Они почтительно поклонились, благословляя меня, а затем убежали словно испуганные мыши.
Улицу заволокло пылью. Возвращалась толпа, более шумная, чем когда-либо. На холме хлестали вино. Наверное там какое-то издревле освященное место собраний, выбранное Дараком, чтобы привести их в трепет. На лестничной площадке храма стояла каменная скамья. Я присела на нее, ожидая.
Сперва по улице пробежала испуганная корова, оскорбленно мыча. Потом появились мужчины, болтающие, нетерпеливые, нежно тискающие бурдюки с вином, а за ними и группы женщин. Отличить людей Дарака не составляло труда. Они были одеты лучше, чем деревенские жители, и более крикливо. Кожаные сапоги с драными шелковыми кисточками, шелковые рубашки, алые и пурпурные. Пояса с железными заклепками, золотые кольца, бахрома на куртках — рваных, как и кисточки, не столько от носки, сколько от тяжелых боев. В основном это были мужчины, но с ними шли скользящей походкой и пять-шесть девиц, одетых по большей части так же как они, но носивших на несколько унций больше золотых украшений на шеях, фантастические серьги, и заплетавших угольно-черные косы лентами с цветами.

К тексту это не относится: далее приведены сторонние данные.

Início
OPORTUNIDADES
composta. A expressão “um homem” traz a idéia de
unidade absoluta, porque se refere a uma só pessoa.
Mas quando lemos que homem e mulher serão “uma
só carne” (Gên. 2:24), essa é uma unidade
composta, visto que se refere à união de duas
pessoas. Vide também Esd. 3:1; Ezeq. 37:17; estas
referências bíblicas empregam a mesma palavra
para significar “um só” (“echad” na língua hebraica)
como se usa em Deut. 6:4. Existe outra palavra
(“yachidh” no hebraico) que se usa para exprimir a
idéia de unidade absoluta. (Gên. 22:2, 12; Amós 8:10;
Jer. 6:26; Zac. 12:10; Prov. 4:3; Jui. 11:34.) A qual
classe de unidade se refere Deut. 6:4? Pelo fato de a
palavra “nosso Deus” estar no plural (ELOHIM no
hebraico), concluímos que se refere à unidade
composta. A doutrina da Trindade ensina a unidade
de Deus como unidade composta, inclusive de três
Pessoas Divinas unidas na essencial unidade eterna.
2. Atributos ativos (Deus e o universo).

Это переполнило чашу. Я хотела уйти в храм, почти опьянев от их вида, но знала, что не уйду, пока не дождусь его. Когда он появился, то вид у него был задумчивый, расстроенный, мрачный. Что-то, чего он добивался на холме, ему не удалось. Он был одет менее броско, чем другие, но вид девиц, сопровождавших его, не лез ни в какие ворота. Их прически были своеобразной пародией на прически придворных дам — сложные, едва сдерживающие непокорность волос, они высились у них на головах горными пиками, заплетенные, закрученные-перекрученные, закрепленные зубьями золотых гребешков и яшмовых заколок. У ближайшей ко мне вплетенная нитка жемчуга появлялась и пропадала среди прядей, словно бледный змеиный след. Пряди падали им на плечи, путаясь в массе ювелирных изделий. Платья у них были шелковые, на одной малиновое, на другой черно-желтое, а из-под расшитых подолов с бахромой виднелись сапожки разбойниц, покрытые глиной, грязью и пылью.

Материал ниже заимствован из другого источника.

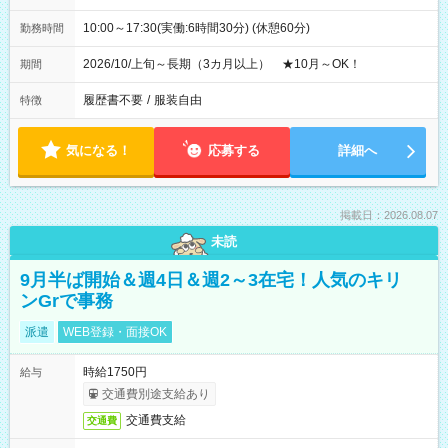
10:00～17:30(実働:6時間30分) (休憩60分)
勤務時間
2026/10/上旬～長期（3カ月以上） ★10月～OK！
期間
履歴書不要
/
服装自由
特徴
気になる！
応募する
詳細へ
掲載日：2026.08.07
未読
9月半ば開始＆週4日＆週2～3在宅！人気のキリ
ンGrで事務
派遣
WEB登録・面接OK
時給1750円
給与
交通費別途支給あり
交通費支給
交通費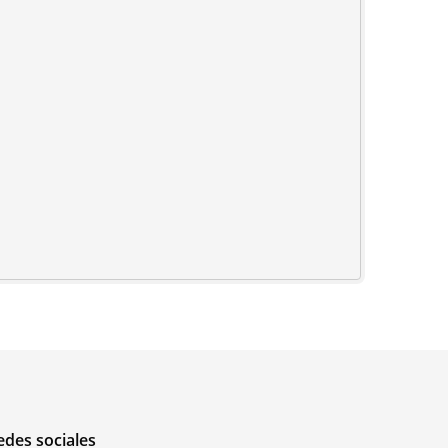
edes sociales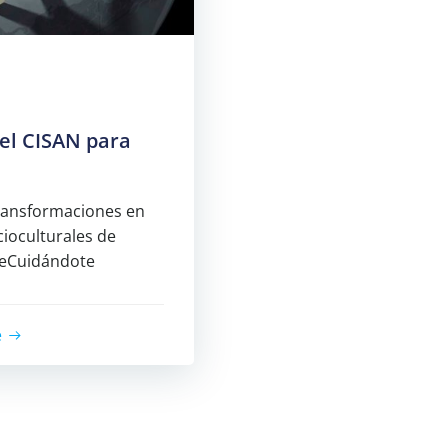
el CISAN para
transformaciones en
cioculturales de
ueCuidándote
e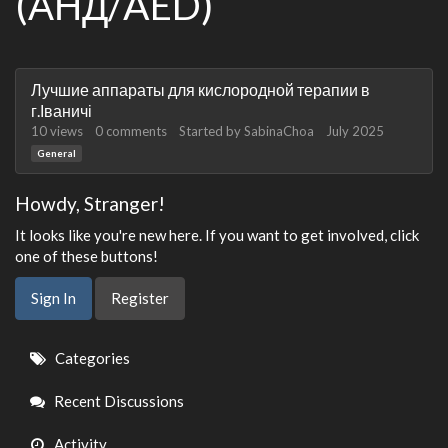
(АНД/AED)
Discussion
Лучшие аппараты для кислородной терапии в
List
г.Іваничі
10
views
0
comments
Started by
SabinaChoa
July 2025
General
Howdy, Stranger!
It looks like you're new here. If you want to get involved, click
one of these buttons!
Sign In
Register
Quick
Categories
Links
Recent Discussions
Activity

Мой взгляд нетерпеливо переместился с них на Дарака. Никто пока не увидел меня, сидящую в тени двери-входа. Затем я увидела то, что висело на шее у девицы в малиновом с жемчугом в волосах. Крошечный зеленый прохладный предмет на золотом кольце и цепочке. Нефрит.
Я поднялась прежде, чем смогла подумать, протянула руку вперед и окликнула ее.

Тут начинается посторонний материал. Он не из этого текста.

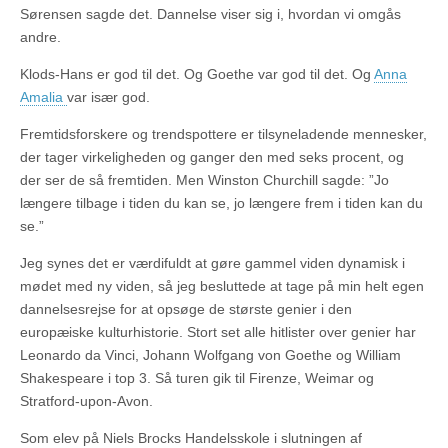
Sørensen sagde det. Dannelse viser sig i, hvordan vi omgås
andre.
Klods-Hans er god til det. Og Goethe var god til det. Og
Anna
Amalia
var især god.
Fremtidsforskere og trendspottere er tilsyneladende mennesker,
der tager virkeligheden og ganger den med seks procent, og
der ser de så fremtiden. Men Winston Churchill sagde: ”Jo
længere tilbage i tiden du kan se, jo længere frem i tiden kan du
se.”
Jeg synes det er værdifuldt at gøre gammel viden dynamisk i
mødet med ny viden, så jeg besluttede at tage på min helt egen
dannelsesrejse for at opsøge de største genier i den
europæiske kulturhistorie. Stort set alle hitlister over genier har
Leonardo da Vinci, Johann Wolfgang von Goethe og William
Shakespeare i top 3. Så turen gik til Firenze, Weimar og
Stratford-upon-Avon.
Som elev på Niels Brocks Handelsskole i slutningen af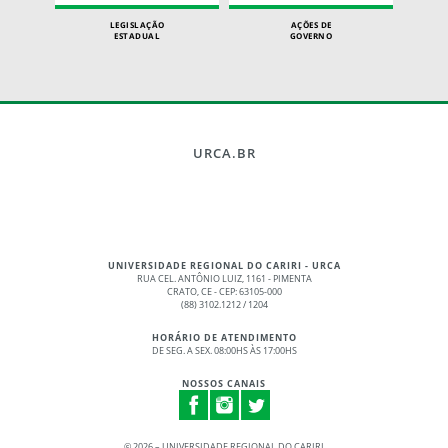
LEGISLAÇÃO
AÇÕES DE
ESTADUAL
GOVERNO
URCA.BR
UNIVERSIDADE REGIONAL DO CARIRI - URCA
RUA CEL. ANTÔNIO LUIZ, 1161 - PIMENTA
CRATO, CE - CEP: 63105-000
(88) 3102.1212 / 1204
HORÁRIO DE ATENDIMENTO
DE SEG. A SEX. 08:00HS ÀS 17:00HS
NOSSOS CANAIS
©
2026 – UNIVERSIDADE REGIONAL DO CARIRI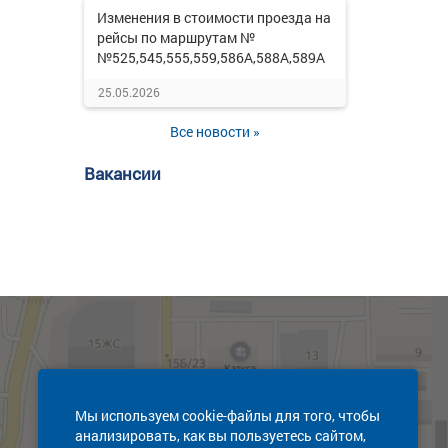
Изменения в стоимости проезда на
рейсы по маршрутам №
№525,545,555,559,586А,588А,589А
25.05.2026
Все новости »
Вакансии
Мы используем cookie-файлы для того, чтобы
анализировать, как вы пользуетесь сайтом,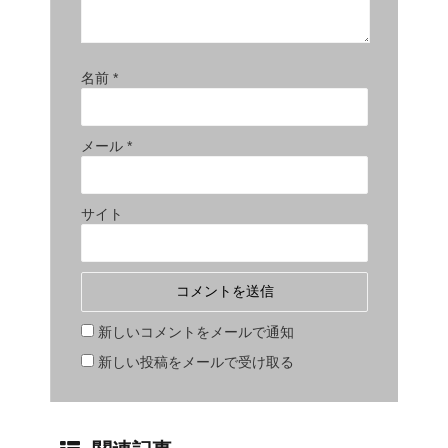
名前
*
メール
*
サイト
新しいコメントをメールで通知
新しい投稿をメールで受け取る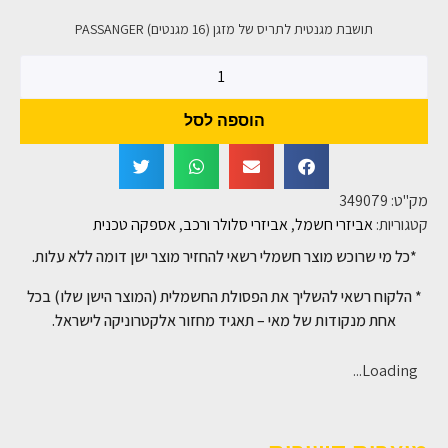
תושבת מגנטית לתריס של מזגן (16 מגנטים) PASSANGER
הוספה לסל
מק"ט:
349079
קטגוריות:
אביזרי חשמל
,
אביזרי סלולר ורכב
,
אספקה טכנית
*כל מי שרוכש מוצר חשמלי רשאי להחזיר מוצר ישן דומה ללא עלות.
* הלקוח רשאי להשליך את הפסולת החשמלית (המוצר הישן שלו) בכל
אחת מנקודות של מאי – תאגיד מחזור אלקטרוניקה לישראל.
Loading...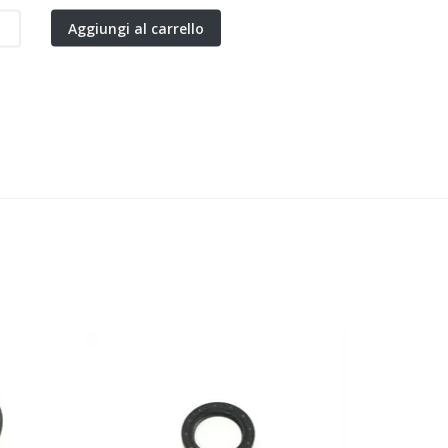
Aggiungi al carrello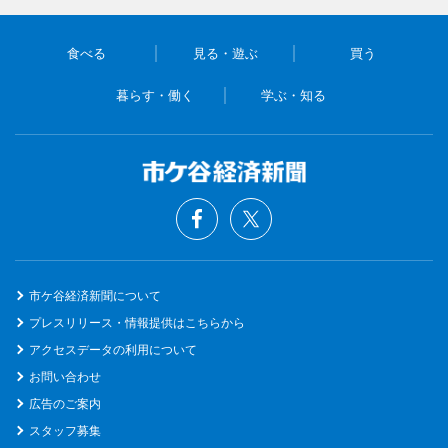
食べる
見る・遊ぶ
買う
暮らす・働く
学ぶ・知る
市ケ谷経済新聞について
プレスリリース・情報提供はこちらから
アクセスデータの利用について
お問い合わせ
広告のご案内
スタッフ募集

Вся процессия остановилась, словно споткнувшись, и уставилась на меня. Я не видела выражений их лиц, только чувствовала их, мои глаза впились в тот зеленый прохладный предмет между коричневых грудей этой самки.
Воцарилось молчание, а затем он произнес:
— Поклонитесь своей богине, люди. Попросите ее показать вам несколько фокусов, пусть заработает свой хлеб.
Тут все застыли как камень. Влажная дневная жара стала удушающей. Я не смотрела на его лицо, только на лицо девицы с нефритом. Та ухмыльнулась, подняла брови, одну за другой, а затем сплюнула на землю перед лестницей. Но глаза ее глядели настороженно.
Я очень медленно спустилась по лестнице и вся дрожала. Остановившись в нескольких футах от нее, я не говоря ни слова показала на зеленый предмет.
Она рассмеялась и снова сплюнула. А затем посмотрела на Дарака.
— Чего тебе надо, ведьма? Твердый зеленый камень нельзя есть.
— Дай его мне, — велела я разбойнице.
Та преобразила свой страх и гнев. — Отвали. Он не твой. Он мой. Мне подарил его Дарак.
— Не твой. Он украл его. Камень мой. Отдай его мне.
Девица попятилась, прижимаясь спиной к его телу.
— В нашем стане, — мягко произнес Дарак, — если один из нас желает что-то, принадлежащее другому, надлежит драться. За еду или золото, или нож, или женщину. Или мужчину. Вот она, Шуллат, дралась за меня. И я взял ее. Желаешь получить зеленый камень, можешь тоже драться за него. Шуллат не боится.
Взгляд у Шуллат изменился. К ней вернулась смелость. Она снова очутилась на знакомой почве. Еще миг — и она бы подмяла меня под себя, вцепившись своими кошачьими когтями мне в глаза, молотя меня по груди своими твердыми локтями. Я предпочла бы драться скорее с мужчиной, чем с женщиной. Еще миг — я не могла ждать. Моя рука метнулась вперед. Нефрит прыгнул мне в ладонь. Я рванула, и цепочка лопнула.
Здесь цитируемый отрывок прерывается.